Todo eso está muy bien y veremos cómo se desarrollan
los acontecimientos. Pero ahora me gustaría referirme a la otra parte de la
historia, a aquella que se refiere a la compra de voluntades por parte del
gobierno de turno, para asegurarse un futuro más plácido.
¿O es que no
deberíamos prestar atención a los privilegios y prebendas que las autoridades
de todo signo, otorgan a sus amigos, con la única finalidad de comprar los
juicios favorables? Y en este saco, no sólo están los que realizan el manejo de
fondos con destinos inciertos o totalmente ajenos a lo inicialmente previsto.

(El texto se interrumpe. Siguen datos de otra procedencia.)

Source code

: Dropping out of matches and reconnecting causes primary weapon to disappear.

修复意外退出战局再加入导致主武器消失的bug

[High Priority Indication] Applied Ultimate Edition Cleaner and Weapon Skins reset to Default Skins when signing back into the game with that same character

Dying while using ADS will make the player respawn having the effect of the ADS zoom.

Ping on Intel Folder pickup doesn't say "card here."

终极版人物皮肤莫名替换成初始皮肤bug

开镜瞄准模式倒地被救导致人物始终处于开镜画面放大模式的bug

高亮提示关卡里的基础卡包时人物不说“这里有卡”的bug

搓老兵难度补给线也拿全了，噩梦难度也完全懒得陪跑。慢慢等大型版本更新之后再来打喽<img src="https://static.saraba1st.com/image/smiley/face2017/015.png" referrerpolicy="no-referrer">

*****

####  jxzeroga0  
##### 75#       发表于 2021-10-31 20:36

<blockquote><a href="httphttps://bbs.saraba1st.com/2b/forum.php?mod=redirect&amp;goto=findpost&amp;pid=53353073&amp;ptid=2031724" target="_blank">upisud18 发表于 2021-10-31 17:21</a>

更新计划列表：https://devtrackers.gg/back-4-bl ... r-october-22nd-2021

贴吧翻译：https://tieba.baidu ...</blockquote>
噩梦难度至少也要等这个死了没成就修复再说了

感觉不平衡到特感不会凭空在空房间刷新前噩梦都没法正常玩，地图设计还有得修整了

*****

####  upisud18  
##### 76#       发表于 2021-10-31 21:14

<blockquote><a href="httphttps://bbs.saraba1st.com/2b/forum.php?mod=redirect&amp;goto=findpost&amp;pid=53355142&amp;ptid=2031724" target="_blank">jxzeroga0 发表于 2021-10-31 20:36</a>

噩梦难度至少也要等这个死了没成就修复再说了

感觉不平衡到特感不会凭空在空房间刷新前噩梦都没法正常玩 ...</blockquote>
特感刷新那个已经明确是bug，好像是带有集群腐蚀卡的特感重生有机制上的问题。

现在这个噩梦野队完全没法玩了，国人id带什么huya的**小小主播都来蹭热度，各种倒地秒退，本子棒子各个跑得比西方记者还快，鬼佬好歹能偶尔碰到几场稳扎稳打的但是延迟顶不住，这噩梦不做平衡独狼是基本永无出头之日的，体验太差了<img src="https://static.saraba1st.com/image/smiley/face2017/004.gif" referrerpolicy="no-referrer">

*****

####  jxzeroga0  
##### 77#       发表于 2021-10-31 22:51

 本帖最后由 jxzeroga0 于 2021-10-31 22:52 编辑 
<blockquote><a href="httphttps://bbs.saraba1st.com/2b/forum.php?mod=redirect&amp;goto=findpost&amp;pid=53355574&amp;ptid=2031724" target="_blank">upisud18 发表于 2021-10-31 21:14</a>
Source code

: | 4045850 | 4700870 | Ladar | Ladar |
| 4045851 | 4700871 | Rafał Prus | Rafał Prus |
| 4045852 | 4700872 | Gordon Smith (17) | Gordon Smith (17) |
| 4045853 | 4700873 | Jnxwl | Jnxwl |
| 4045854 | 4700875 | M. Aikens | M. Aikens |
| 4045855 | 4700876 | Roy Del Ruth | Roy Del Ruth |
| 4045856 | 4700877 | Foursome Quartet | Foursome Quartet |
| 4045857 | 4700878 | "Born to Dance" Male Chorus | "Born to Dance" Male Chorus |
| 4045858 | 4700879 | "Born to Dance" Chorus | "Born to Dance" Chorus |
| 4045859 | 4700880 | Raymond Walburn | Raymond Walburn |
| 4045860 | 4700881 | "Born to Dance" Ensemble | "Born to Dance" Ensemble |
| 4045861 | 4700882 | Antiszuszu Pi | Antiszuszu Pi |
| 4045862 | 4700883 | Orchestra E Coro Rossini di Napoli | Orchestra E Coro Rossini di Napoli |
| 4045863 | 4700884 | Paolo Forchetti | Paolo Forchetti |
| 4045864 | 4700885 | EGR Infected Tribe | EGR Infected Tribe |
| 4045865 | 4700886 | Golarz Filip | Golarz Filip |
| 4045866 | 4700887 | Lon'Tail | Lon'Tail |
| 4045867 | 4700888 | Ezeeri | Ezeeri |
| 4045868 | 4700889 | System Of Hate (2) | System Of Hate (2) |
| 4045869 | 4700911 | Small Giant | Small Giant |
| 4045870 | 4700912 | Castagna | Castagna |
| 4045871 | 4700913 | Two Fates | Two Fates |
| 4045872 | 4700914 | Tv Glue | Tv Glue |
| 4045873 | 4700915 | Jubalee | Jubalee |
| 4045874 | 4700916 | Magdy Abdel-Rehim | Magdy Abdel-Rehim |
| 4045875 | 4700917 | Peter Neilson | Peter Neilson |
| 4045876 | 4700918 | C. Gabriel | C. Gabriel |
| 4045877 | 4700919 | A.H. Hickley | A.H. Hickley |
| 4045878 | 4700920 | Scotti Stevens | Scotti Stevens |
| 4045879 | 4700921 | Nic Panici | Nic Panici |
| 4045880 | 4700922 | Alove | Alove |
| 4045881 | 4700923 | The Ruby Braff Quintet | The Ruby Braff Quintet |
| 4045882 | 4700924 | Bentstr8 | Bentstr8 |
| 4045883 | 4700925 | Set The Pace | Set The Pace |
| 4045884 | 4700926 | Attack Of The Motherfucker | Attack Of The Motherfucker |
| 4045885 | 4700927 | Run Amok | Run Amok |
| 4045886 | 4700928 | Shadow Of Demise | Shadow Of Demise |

Aquí están metidos los medios de comunicación (radio, prensa, televisión), la
educación, sindicatos y todo aquel cuya voz se pueda escuchar y por tanto,
pueda servir para encauzar opiniones y votos. Dicho en Román paladino: comprar
estómagos agradecidos.
Del mismo modo que se debe poner freno y
límite al tráfico de influencias entre empresas, organizaciones, particulares y
políticos – aunque sea complicado- es hora de que nos planteemos seriamente que
también hay que controlar el dinero público que va a parar a los bolsillos de
aquellos cuya exclusiva finalidad es la de bailar el agua a quien les paga. Quien
quiera adláteres y lameculos, que se los pague de su bolsillo particular y que
no distraiga dinero de todos, para promocionar su particular tendencia
política.
Resumiendo, a ver si poco a poco vamos
puliendo el sistema y vamos consiguiendo llevar un control racional del uso del
erario público, tanto por parte de las empresas y particulares hacia los
políticos, como en sentido inverso también.